My proposal is to allow these features in a "constant expressions". This is not the same as saying they are allowed whenever the application uses the constexpr keyword. The application is still responsible for knowing which uses of constexpr result in a constant expression and which do not. I believe these rules are defined in the core C++ specification.

I agree that the C++20 consteval keyword could be a powerful tool that allows the application to tell the compiler that certain expressions must be evaluated at compile time. Thus, if the user's compiler understands this keyword, that user will have more opportunities to use "forbidden" or "optional" C++ features in device code. My example above with user-defined floating point literals is an example of this.

However, my proposal does not require use of consteval, and therefore this proposal does not require SYCL to adopt C++20 as its minimum required C++ version.

TApplencourt commented 1 year ago

To be clear, I think saying restriction of kernels only applies on the results of compile-time constant is a good proposal, and I'm 100% in favor of that!

I'm just afraid that people will have a hard time relying on them due to the complexity of the conversions rules from constexpr to compile-time constant`. But I guess this is a C++ problem and not an SYCL one.
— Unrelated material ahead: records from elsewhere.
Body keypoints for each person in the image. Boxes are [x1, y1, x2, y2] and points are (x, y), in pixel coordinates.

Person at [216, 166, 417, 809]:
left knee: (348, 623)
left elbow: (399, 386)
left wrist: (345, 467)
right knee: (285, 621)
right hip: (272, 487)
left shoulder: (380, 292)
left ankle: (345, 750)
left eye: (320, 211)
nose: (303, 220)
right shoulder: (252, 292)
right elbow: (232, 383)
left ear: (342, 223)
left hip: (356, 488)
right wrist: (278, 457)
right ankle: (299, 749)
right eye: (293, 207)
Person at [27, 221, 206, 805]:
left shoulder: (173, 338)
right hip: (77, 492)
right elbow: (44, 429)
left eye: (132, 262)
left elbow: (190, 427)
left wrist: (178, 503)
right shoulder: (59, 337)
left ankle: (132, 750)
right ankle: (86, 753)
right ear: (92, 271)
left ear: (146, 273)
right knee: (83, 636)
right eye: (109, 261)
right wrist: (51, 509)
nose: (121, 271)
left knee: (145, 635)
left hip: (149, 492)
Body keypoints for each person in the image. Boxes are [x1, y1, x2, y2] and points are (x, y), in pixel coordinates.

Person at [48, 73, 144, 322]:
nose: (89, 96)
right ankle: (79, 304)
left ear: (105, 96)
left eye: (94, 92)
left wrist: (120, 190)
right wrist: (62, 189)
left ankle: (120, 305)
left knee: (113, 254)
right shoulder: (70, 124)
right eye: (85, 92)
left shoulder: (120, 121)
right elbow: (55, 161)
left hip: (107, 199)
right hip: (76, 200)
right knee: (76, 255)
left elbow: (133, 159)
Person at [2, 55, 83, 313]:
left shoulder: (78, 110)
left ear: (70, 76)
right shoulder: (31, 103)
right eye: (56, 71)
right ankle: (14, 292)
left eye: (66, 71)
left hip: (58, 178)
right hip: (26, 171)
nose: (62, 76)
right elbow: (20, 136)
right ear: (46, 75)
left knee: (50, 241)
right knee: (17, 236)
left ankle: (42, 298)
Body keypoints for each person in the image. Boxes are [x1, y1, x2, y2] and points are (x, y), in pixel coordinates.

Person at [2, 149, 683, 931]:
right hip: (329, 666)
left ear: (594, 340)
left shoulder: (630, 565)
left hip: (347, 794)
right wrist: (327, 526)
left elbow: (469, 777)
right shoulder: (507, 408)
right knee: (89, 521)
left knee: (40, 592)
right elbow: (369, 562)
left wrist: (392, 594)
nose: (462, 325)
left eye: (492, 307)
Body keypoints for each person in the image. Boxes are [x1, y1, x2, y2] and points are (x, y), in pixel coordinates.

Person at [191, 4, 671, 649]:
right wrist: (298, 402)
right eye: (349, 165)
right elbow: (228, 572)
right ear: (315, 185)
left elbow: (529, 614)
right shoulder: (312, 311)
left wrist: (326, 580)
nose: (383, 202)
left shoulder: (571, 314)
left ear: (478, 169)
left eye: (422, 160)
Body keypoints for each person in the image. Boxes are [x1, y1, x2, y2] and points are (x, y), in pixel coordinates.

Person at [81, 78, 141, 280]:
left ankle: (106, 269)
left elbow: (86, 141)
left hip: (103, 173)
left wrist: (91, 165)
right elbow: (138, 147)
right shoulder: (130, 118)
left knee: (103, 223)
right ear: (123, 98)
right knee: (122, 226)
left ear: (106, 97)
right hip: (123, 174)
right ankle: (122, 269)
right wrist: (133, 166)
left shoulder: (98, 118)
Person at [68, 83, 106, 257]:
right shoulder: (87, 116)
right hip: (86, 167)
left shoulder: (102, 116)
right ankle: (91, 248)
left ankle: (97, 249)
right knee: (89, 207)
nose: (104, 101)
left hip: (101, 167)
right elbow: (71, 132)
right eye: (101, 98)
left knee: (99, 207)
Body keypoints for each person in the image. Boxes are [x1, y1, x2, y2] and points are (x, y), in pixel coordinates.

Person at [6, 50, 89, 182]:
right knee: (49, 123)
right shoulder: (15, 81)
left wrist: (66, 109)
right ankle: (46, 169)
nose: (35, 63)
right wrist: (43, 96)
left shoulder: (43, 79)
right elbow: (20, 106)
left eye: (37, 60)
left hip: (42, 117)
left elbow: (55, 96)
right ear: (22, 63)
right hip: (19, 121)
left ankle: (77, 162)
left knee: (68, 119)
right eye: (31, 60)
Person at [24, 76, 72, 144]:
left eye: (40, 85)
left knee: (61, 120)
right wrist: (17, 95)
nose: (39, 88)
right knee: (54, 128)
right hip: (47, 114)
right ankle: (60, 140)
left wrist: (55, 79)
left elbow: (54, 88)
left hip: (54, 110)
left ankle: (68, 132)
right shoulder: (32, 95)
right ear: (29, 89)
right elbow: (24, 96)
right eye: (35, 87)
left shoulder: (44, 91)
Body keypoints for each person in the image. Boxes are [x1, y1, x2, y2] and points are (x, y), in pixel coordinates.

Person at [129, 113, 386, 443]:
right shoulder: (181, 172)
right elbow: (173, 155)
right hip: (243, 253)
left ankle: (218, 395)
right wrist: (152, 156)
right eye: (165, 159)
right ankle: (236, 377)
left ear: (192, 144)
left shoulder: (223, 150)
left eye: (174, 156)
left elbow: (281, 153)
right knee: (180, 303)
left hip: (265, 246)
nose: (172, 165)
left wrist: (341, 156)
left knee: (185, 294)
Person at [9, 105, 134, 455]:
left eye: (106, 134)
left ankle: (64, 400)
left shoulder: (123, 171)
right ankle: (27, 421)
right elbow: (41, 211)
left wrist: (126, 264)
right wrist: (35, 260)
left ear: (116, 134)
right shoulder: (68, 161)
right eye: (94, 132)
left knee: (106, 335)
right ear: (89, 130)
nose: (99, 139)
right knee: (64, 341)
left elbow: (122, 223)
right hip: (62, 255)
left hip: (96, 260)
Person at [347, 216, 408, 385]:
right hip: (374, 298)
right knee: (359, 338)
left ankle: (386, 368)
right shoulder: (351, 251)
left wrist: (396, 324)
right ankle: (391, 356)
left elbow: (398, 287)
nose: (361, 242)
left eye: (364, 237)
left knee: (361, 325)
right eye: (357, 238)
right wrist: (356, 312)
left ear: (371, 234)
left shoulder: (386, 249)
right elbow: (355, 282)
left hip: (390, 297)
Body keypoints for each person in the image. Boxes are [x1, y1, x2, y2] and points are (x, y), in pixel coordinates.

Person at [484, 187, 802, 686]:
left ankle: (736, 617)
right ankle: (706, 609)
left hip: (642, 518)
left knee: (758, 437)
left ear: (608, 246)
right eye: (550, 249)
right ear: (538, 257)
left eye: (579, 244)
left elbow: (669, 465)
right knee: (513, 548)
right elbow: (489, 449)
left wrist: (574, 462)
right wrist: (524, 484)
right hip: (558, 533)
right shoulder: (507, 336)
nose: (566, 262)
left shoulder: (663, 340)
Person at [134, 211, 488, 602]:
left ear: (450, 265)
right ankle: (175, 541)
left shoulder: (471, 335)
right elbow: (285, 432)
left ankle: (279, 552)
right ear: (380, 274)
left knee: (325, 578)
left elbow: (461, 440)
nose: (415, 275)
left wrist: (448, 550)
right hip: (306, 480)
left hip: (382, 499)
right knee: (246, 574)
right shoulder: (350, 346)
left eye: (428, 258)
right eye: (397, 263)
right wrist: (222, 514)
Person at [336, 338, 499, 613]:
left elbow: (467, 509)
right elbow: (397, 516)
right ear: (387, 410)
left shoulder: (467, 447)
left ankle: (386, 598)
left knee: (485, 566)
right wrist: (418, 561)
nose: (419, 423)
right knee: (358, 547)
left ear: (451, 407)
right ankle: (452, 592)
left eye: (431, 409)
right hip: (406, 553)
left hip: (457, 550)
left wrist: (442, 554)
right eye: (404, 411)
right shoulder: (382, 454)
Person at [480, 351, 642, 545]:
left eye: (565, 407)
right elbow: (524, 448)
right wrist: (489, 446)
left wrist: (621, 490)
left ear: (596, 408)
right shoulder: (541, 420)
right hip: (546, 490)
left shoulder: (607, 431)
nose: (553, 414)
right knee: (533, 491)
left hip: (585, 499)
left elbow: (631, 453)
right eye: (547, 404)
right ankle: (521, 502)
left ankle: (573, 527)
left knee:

But I can already imagine GitHub issue with title "I use constexpr but It doesn't compile!". Maybe we just need to be super clear on the spec that we are talking about compile-time constant and not constexpr.

nliber commented 1 year ago

I agree we should do this.

[expr.const] only says (paraphrasing) that it may be done at translation time, not that it must be done at translation time, unless it is used at translation time (array dimension, NTTP instantiation, etc.).

I'm not sure how we say that if it is only available on the host and it is needed on the device it must be done at translation time. Maybe that is what is meant by manifestly constant-evaluated?

TApplencourt commented 1 year ago

More information on the manifestly constant-evaluated term: https://www.open-std.org/jtc1/sc22/wg21/docs/papers/2018/p0595r2.html

keryell commented 1 year ago

This reminded me https://github.com/KhronosGroup/SYCL-Docs/pull/388 for https://github.com/KhronosGroup/SYCL-Docs/issues/267.

keryell commented 1 year ago

More information on the manifestly constant-evaluated term: open-std.org/jtc1/sc22/wg21/docs/papers/2018/p0595r2.html

This is now in the standard: http://eel.is/c++draft/expr.const#19

TApplencourt commented 1 year ago

Sorry I wasn't clear. The definition of manifestly constant evaluated was a little clearer in the proposal than in the spec. But indeed, it's now part of the spec.

gmlueck commented 1 year ago

I'm not sure how we say that if it is only available on the host and it is needed on the device it must be done at translation time. Maybe that is what is meant by manifestly constant-evaluated?

Yes, I think this is the right term. I think the SYCL spec should be changed to say that:

Should we add this more general language rather than a special case for recursion (#388)?

FWIW, I was thinking that we would relax these rules in SYCL-Next. Do we want to add it as a bug fix to SYCL 2020 instead?

keryell commented 1 year ago

It seems simple enough to add it as a bug fix since all the constant evaluation is handled by the front-end compiler.

nliber commented 1 year ago

I think we should add the more general language as a bug fix to SYCL 2020.